In the case of this project, the lithophane was a superimposed on a globe using images sourced from NASA 2019 CGI Moon Kit images. This was then mapped to a hollow 9″ diameter sphere to send to the printer. This globe will sit on a lamp stand to light it up from the inside. Printing this monster took over 27 hours, and that’s not including the stand that is printing up as I am writing this.

One of the cool things about the Bambu Labs X1C (other than its speed, accuracy and ease of use) is the internal camera that creates timelapse videos of its printing. I threw together the video below using Adobe Premiere Rush and put it up on my YouTube channel. (And yes, I see the blob of orange PETG from something I printed right before this and it fell right off when completed.)

[youtube-feed feed=3]

Here is an image of the finished print, holding an LED flashlight inside so you can see all of the features, textures and details of the final print. I mean look at that – the details and textures are stunning in their accuracy.

3D Printed Lithophane of the Moon
3D Printed Lithophane of the Moon – lit up from its interior.

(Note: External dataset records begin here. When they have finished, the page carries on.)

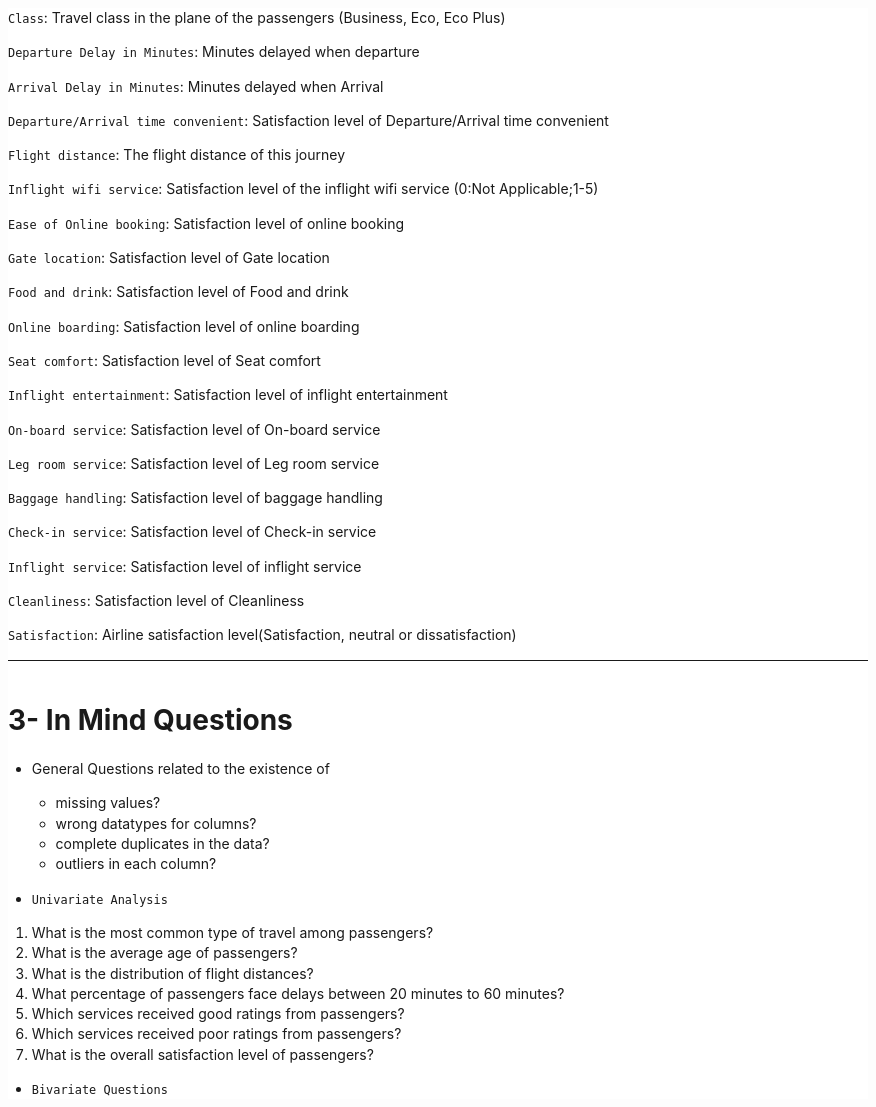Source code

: `Class`: Travel class in the plane of the passengers (Business, Eco, Eco Plus)

`Departure Delay in Minutes`: Minutes delayed when departure

`Arrival Delay in Minutes`: Minutes delayed when Arrival
    
`Departure/Arrival time convenient`: Satisfaction level of Departure/Arrival time convenient

`Flight distance`: The flight distance of this journey

`Inflight wifi service`: Satisfaction level of the inflight wifi service (0:Not Applicable;1-5)

`Ease of Online booking`: Satisfaction level of online booking

`Gate location`: Satisfaction level of Gate location

`Food and drink`: Satisfaction level of Food and drink

`Online boarding`: Satisfaction level of online boarding

`Seat comfort`: Satisfaction level of Seat comfort

`Inflight entertainment`: Satisfaction level of inflight entertainment

`On-board service`: Satisfaction level of On-board service

`Leg room service`: Satisfaction level of Leg room service

`Baggage handling`: Satisfaction level of baggage handling

`Check-in service`: Satisfaction level of Check-in service

`Inflight service`: Satisfaction level of inflight service

`Cleanliness`: Satisfaction level of Cleanliness

`Satisfaction`: Airline satisfaction level(Satisfaction, neutral or dissatisfaction)
_________________________________________________________________________________

<a name ='13'></a>

# 3- In Mind Questions
- General Questions related to the existence of
  - missing values?
  - wrong datatypes for columns?
  - complete duplicates in the data?
  - outliers in each column?

- `Univariate Analysis`
1. What is the most common type of travel among passengers?
2. What is the average age of passengers?
3. What is the distribution of flight distances?
4. What percentage of passengers face delays between 20 minutes to 60 minutes?
5. Which services received good ratings from passengers?
6. Which services received poor ratings from passengers?
7. What is the overall satisfaction level of passengers?


- `Bivariate Questions`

I printed this using Hatchbox Granite PLA, because I wanted a more natural texture and I felt it would work better than a generic white plastic. I was absolutely correct. For the filament, in my slicer, I cut the Max Vol Flow to 10mm3/sec, and the hot-end I set to 220°C, and I used a glue stick to help adhesion to the Bambu Lab cool plate. Sparse Fill was set to 100% to keep things solid, and other than that it was set and forget for 27 hours or so. Ok, that’s a bit of bullshit – I watched it a lot when I was home and it was printing. This was the longest and most intricate print I’ve done yet, and I was nervous as hell it would go sideways at some point… but Murphy gave me a pass 👍🏻

I’ll update this post later when the light stand is finished and I get the parts to put the lamp hardware together.